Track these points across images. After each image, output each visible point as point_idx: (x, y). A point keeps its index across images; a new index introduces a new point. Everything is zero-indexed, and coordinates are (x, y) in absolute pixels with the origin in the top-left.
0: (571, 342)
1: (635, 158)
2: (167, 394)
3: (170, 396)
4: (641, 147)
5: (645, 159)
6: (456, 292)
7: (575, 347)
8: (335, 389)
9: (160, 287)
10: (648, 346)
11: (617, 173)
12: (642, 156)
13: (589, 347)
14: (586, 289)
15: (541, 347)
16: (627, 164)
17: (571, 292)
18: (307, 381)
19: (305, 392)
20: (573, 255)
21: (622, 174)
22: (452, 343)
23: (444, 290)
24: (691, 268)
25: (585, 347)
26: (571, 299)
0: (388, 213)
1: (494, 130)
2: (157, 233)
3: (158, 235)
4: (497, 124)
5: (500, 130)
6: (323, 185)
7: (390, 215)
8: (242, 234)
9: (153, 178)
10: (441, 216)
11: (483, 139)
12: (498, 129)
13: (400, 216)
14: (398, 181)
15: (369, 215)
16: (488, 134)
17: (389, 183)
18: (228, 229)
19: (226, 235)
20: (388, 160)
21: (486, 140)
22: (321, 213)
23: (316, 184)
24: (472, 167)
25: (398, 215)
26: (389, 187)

**WHAT IS EXPECTED:** Could you write out all the rows above again, switching "top-left" to "bottom-left" and leaving everything else unchanged?

**RESPONSE BOX:**
Track these points across images. After each image, output each visible point as point_idx: (x, y). A point keeps its index across images; a new index introduces a new point. Everything is zero-indexed, and coordinates are (x, y) in absolute pixels with the origin in the bottom-left.
0: (571, 342)
1: (635, 158)
2: (167, 394)
3: (170, 396)
4: (641, 147)
5: (645, 159)
6: (456, 292)
7: (575, 347)
8: (335, 389)
9: (160, 287)
10: (648, 346)
11: (617, 173)
12: (642, 156)
13: (589, 347)
14: (586, 289)
15: (541, 347)
16: (627, 164)
17: (571, 292)
18: (307, 381)
19: (305, 392)
20: (573, 255)
21: (622, 174)
22: (452, 343)
23: (444, 290)
24: (691, 268)
25: (585, 347)
26: (571, 299)
0: (388, 213)
1: (494, 130)
2: (157, 233)
3: (158, 235)
4: (497, 124)
5: (500, 130)
6: (323, 185)
7: (390, 215)
8: (242, 234)
9: (153, 178)
10: (441, 216)
11: (483, 139)
12: (498, 129)
13: (400, 216)
14: (398, 181)
15: (369, 215)
16: (488, 134)
17: (389, 183)
18: (228, 229)
19: (226, 235)
20: (388, 160)
21: (486, 140)
22: (321, 213)
23: (316, 184)
24: (472, 167)
25: (398, 215)
26: (389, 187)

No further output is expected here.